Harvest a Utility-Date-State Association Table.

pudl.transform.eia861.core_eia861__assn_balancing_authority(**dfs: dict[str, pandas.DataFrame]) pandas.DataFrame[source]

Compile a balancing authority, utility, state association table.

For the years up through 2012, the only BA-Util information that’s available comes from the core_eia861__yearly_balancing_authority table, and it does not include any state-level information. However, there is utility-state association information in the core_eia861__yearly_sales and other data tables.

For the years from 2013 onward, there’s explicit BA-Util-State information in the data tables (e.g. core_eia861__yearly_sales). These observed associations can be compiled to give us a picture of which BA-Util-State associations exist. However, we need to merge in the balancing authority IDs since the data tables only contain the balancing authority codes.

Parameters:

dfs – A dictionary of transformed EIA 861 dataframes. This must include any dataframes from which we want to compile BA-Util-State associations, which means this function has to be called after all the basic transform functions that depend on only a single raw table.

Returns:

An association table describing the annual linkages between balancing authorities, states, and utilities. Becomes core_eia861__assn_balancing_authority.

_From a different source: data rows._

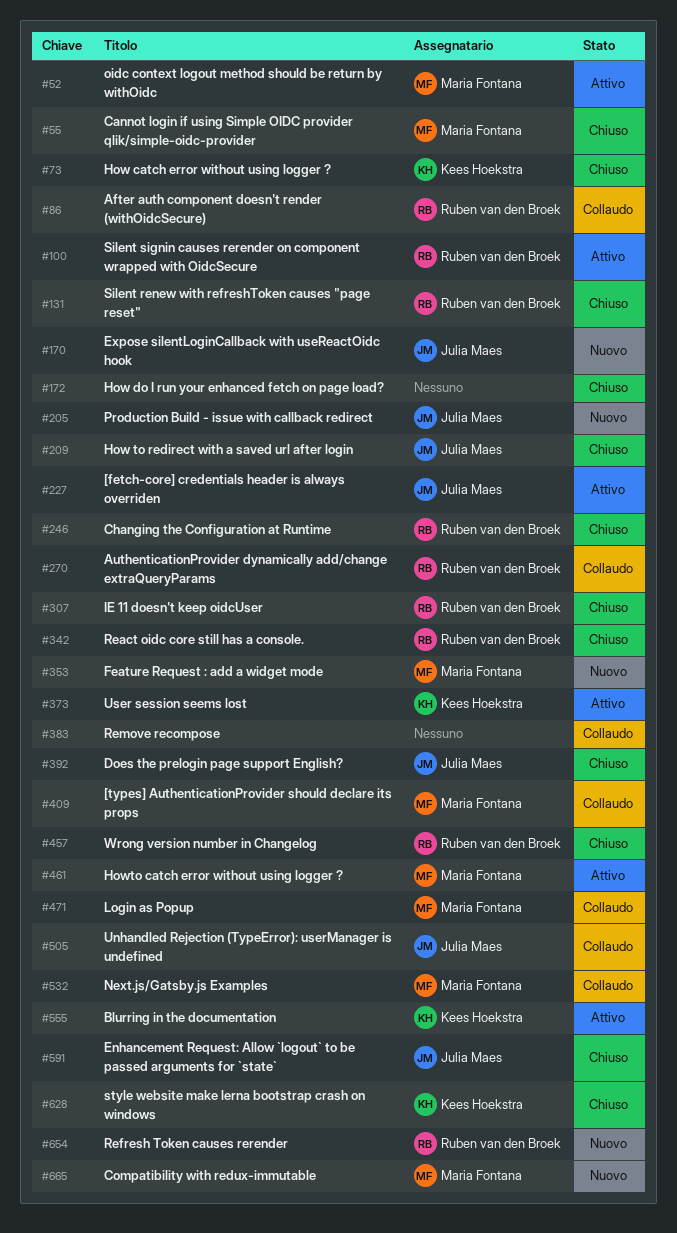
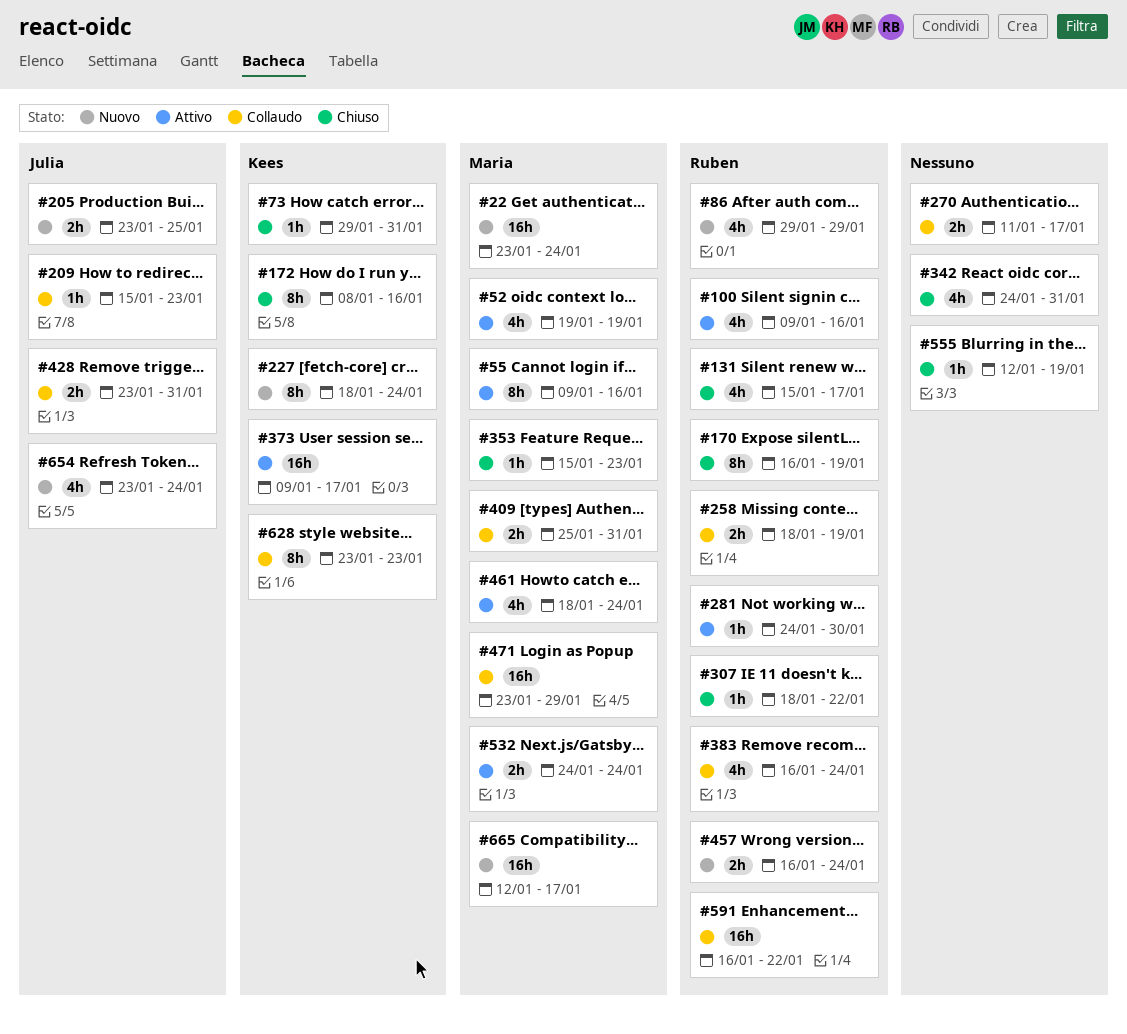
#22: none -> present
#55, status: Chiuso -> Attivo
#86, status: Collaudo -> Nuovo
#170, status: Nuovo -> Chiuso
#170, owner: Julia Maes -> Ruben van den Broek
#172, owner: none -> Kees Hoekstra
#209, status: Chiuso -> Collaudo
#227, status: Attivo -> Nuovo
#227, owner: Julia Maes -> Kees Hoekstra
#246: present -> none
#258: none -> present
#270, owner: Ruben van den Broek -> none
#281: none -> present
#342, owner: Ruben van den Broek -> none
#353, status: Nuovo -> Chiuso
#383, owner: none -> Ruben van den Broek
#392: present -> none
#428: none -> present
#457, status: Chiuso -> Nuovo
#505: present -> none
#532, status: Collaudo -> Attivo
#555, status: Attivo -> Chiuso
#555, owner: Kees Hoekstra -> none
#591, status: Chiuso -> Collaudo
#591, owner: Julia Maes -> Ruben van den Broek
#628, status: Chiuso -> Collaudo
#654, owner: Ruben van den Broek -> Julia Maes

pudl.transform.eia861.core_eia861__yearly_balancing_authority(_core_eia861__balancing_authority: pandas.DataFrame) pandas.DataFrame[source]

Finish the normalization of the core_eia861__yearly_balancing_authority table.

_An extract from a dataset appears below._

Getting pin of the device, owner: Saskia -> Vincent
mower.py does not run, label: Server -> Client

The core_eia861__assn_balancing_authority table depends on information that is only available in the UN-normalized form of the core_eia861__yearly_balancing_authority table, and also on having access to a bunch of transformed data tables, so it can compile the observed combinations of report dates, balancing authorities, states, and utilities. This means that we have to hold off on the final normalization of the core_eia861__yearly_balancing_authority table until the rest of the transform process is over.

Parameters:

_core_eia861__balancing_authority – A cleaned up version of the originally reported balancing authority table.

Returns:

The final, normalized version of the core_eia861__yearly_balancing_authority table, linking together balancing authorities and utility IDs by year, but without information about what states they were operating in (which is captured in core_eia861__assn_balancing_authority).